W Dąbrowie Górniczej, 10 września 2020 roku, czyli 3 lata temu, policja dokonała makabrycznego odkrycia. W jednym z mieszkań w bloku przy ulicy Leśnej znaleziono ciało 2-miesięcznej dziewczynki. Było zmaltretowane i zaniedbane. Tego widoku funkcjonariusze nie zapomną do końca życia.
Własna matka zgotowała maleńkiemu dziecku piekło
Nad dziewczynką znęcano się od urodzenia. Robiła to nie tylko matka, ale również jej partner, 41-letni Grzegorz. W chwili znalezienie dziecka, lekarze od razu rozpoznali, że było poddawane przemocy domowej. Miało liczne ślady pobicia. Było niedożywione, leżało we własnych fekaliach. Ale prawdziwy horror rozegrał się w nocy z 10 na 11 września 2020 roku. Po przybyciu służb maleństwo nie wykazywało żadnych, żadnych oznak życia.
Szczegóły zbrodni przerażają
Na samym początku śledztwo w sprawie prowadziła Prokuratura w Dąbrowie Górniczej. Później sprawą zajęła się Prokuratura Okręgowa w Katowicach. W krótkim czasie przeprowadzono sekcję zwłok dziecka. Wykazała liczne obrażenia wewnętrzne, uraz głowy, a także toksyczne zatrucie narkotykami – konkretnie amfetaminą.
Dziecko było niedożywione, matka znęcała się nad nią fizycznie od urodzenia – powiedziała Marta Zawada-Dybek, rzecznik Prokuratury Okręgowej w Katowicach
Gdy dziewczynka płakała, matka dosypywała do mleka w butelce amfetaminę, by ją uspokoić. 36-latka sama uzależniona jest od narkotyku. A więc musiał on stale gościć w ich domu. Agnieszka P. usłyszała zarzut zabójstwa ze szczególnym okrucieństwem, a jej partner zarzut narażenia na niebezpieczeństwo utraty życia i zdrowia.
Zabiła dziecko
W mieszkaniu 36-latki odbywały się huczne i liczne imprezy oraz awantury. Działo się tak od dłuższego czasu. Jednak nikt z sąsiadów nie przypuszczał, że za drzwiami domu rozgrywa się taka tragedia. Jeśli chodzi o Agnieszkę P. miała mieć trudne dzieciństwo, a w dorosłym życiu przeniosła to na swoją własną pociechę.
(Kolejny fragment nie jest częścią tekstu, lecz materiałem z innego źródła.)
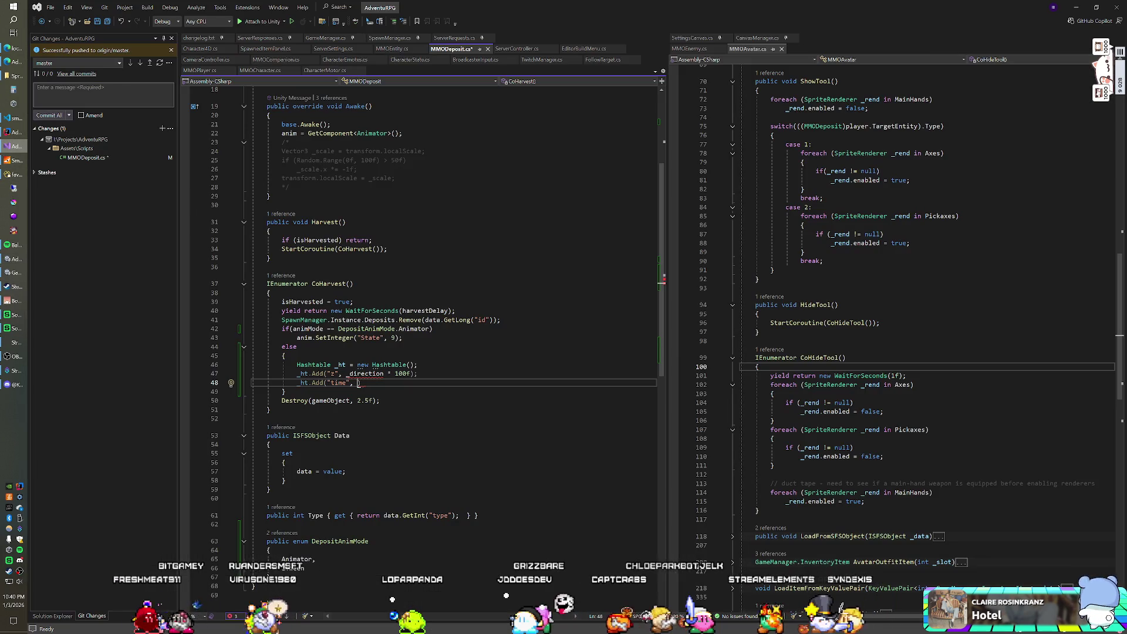
Complete the "time" entry as 0.33f and start an iTween.RotateAdd() call on the next line.
type("0.33f)")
To było śliczne dziecko, z takimi czarnymi włoskami, ale ta matka o nie nie dbała. Może dwa razy wyszła z nią na spacer. Z wózka czuć było, że nawet pieluchy ma niewymienione – zdradzają sąsiedzi w rozmowie z serwisem Fakt
Matce dziecka grozi kara dożywotniego pozbawienia wolności. Grzegorzowi. grozi kara do 5 lat więzienia.
Nic nie przywróci życia malutkiej Kindze. Teraz możemy tylko walczyć, by jej oprawców spotkała należyta kara.